China is building its own path as well. Huawei, ByteDance and Alibaba are among the major Chinese groups developing custom ASICs. Yet US export controls limit access to the most advanced manufacturing tools and to top-tier AI chips such as Blackwell.

Power may become the next bottleneck. Training clusters and inference farms need massive amounts of electricity. If the US wants to keep leading in AI, it needs far more energy infrastructure. Chip design alone will not solve that problem.

What this means for cloud and platform teams

For engineering leaders, the AI chip market is no longer a one-vendor story. It is a portfolio problem. GPUs remain the default for broad workloads, especially when software portability matters. Custom ASICs make more sense when demand is predictable, power costs matter, and the buyer controls enough scale to justify a narrow design.

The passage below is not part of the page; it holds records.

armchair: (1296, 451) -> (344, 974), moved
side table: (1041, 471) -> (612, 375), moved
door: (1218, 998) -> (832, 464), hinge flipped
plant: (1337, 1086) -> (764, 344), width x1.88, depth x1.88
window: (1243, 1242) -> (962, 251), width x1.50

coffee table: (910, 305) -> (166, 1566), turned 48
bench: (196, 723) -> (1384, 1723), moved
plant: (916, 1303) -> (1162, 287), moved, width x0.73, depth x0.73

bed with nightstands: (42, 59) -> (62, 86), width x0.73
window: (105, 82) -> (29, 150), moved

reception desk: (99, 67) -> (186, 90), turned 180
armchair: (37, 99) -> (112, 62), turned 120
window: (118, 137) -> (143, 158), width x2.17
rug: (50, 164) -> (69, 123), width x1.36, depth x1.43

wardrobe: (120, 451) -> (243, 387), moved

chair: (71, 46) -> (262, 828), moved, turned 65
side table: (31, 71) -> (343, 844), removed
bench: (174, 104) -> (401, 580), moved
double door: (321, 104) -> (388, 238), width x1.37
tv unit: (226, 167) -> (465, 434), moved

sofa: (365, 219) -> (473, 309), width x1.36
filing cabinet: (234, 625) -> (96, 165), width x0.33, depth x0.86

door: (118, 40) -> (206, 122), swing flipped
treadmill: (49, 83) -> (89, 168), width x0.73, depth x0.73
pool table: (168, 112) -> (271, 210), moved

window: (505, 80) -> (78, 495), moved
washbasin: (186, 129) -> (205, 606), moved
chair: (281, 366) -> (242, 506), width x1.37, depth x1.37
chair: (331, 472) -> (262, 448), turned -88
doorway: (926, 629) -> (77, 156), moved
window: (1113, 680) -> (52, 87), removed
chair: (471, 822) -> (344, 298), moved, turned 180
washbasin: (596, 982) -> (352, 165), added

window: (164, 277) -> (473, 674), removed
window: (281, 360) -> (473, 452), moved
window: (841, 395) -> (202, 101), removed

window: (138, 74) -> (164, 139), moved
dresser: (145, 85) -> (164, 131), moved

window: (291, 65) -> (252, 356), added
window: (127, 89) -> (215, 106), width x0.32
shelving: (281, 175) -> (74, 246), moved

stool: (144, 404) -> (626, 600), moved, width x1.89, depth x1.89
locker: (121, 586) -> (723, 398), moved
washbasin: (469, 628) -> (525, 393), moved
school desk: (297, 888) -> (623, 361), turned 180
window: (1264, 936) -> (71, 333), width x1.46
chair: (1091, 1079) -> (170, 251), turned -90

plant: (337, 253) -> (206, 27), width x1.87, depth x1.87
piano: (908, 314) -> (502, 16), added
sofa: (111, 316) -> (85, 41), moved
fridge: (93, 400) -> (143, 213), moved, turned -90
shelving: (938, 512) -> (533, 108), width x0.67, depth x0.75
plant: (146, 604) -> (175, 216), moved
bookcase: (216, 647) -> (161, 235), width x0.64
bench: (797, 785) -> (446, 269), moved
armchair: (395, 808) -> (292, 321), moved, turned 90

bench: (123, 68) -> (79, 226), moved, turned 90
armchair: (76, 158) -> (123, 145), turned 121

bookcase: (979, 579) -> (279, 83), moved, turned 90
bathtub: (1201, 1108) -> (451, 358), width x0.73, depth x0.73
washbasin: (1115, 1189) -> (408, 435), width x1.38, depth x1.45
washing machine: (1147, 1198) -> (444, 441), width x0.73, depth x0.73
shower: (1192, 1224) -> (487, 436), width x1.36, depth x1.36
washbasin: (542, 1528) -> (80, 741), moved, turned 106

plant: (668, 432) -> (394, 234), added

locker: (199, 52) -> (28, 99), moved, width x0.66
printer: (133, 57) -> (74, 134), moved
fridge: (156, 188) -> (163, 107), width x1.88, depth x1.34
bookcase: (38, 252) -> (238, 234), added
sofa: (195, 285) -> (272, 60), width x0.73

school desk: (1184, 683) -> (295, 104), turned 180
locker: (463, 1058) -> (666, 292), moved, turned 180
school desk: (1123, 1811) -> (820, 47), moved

That split affects budgeting as much as architecture. CFOs care about utilisation and energy. CTOs care about software support, supply and placement. Platform teams care about where data sits, how workloads move, and which clouds offer the right hardware at the right time.

In practice, many organisations will end up using more than one class of chip across more than one environment. Teams comparing shared GPU pools, cloud-specific ASIC capacity and on-prem placement can Book a Meeting with our Infra Experts for a deeper discussion of capacity, data location and workload fit.

Nvidia still has the strongest developer position, and that is hard to replace. Yet the market is large enough that Google, AWS and other silicon builders do not need to beat Nvidia everywhere. They only need to win the workloads that fit their own platforms best.

The AI boom started with GPUs, but it will not end with one chip type. Training, inference, edge compute, manufacturing and power are now pulling the market in different directions.

That is why the most useful question is no longer which chip wins overall. The real question is which chip fits the workload, the software stack and the location where the work needs to run.